• MATERIAL SHOWN:
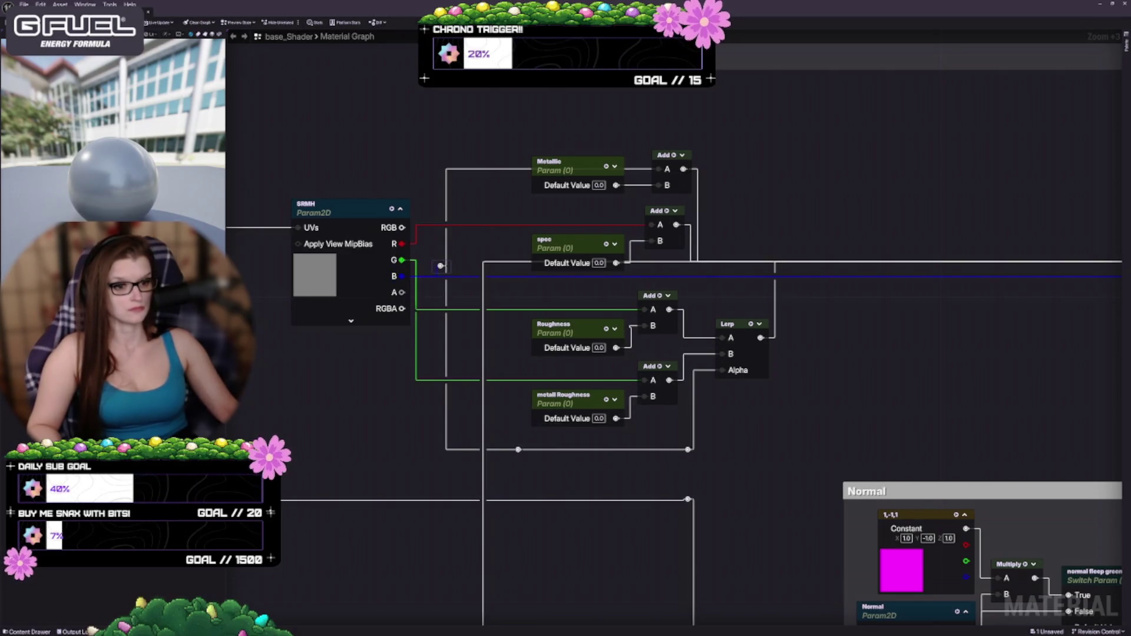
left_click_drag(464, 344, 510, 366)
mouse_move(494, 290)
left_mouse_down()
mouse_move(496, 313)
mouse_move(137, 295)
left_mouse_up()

• THE TASK:
Word for word, restate the records above and drop the pictures.

• RESPONSE:
left_click_drag(464, 344, 510, 366)
mouse_move(494, 290)
left_mouse_down()
mouse_move(496, 313)
mouse_move(137, 295)
left_mouse_up()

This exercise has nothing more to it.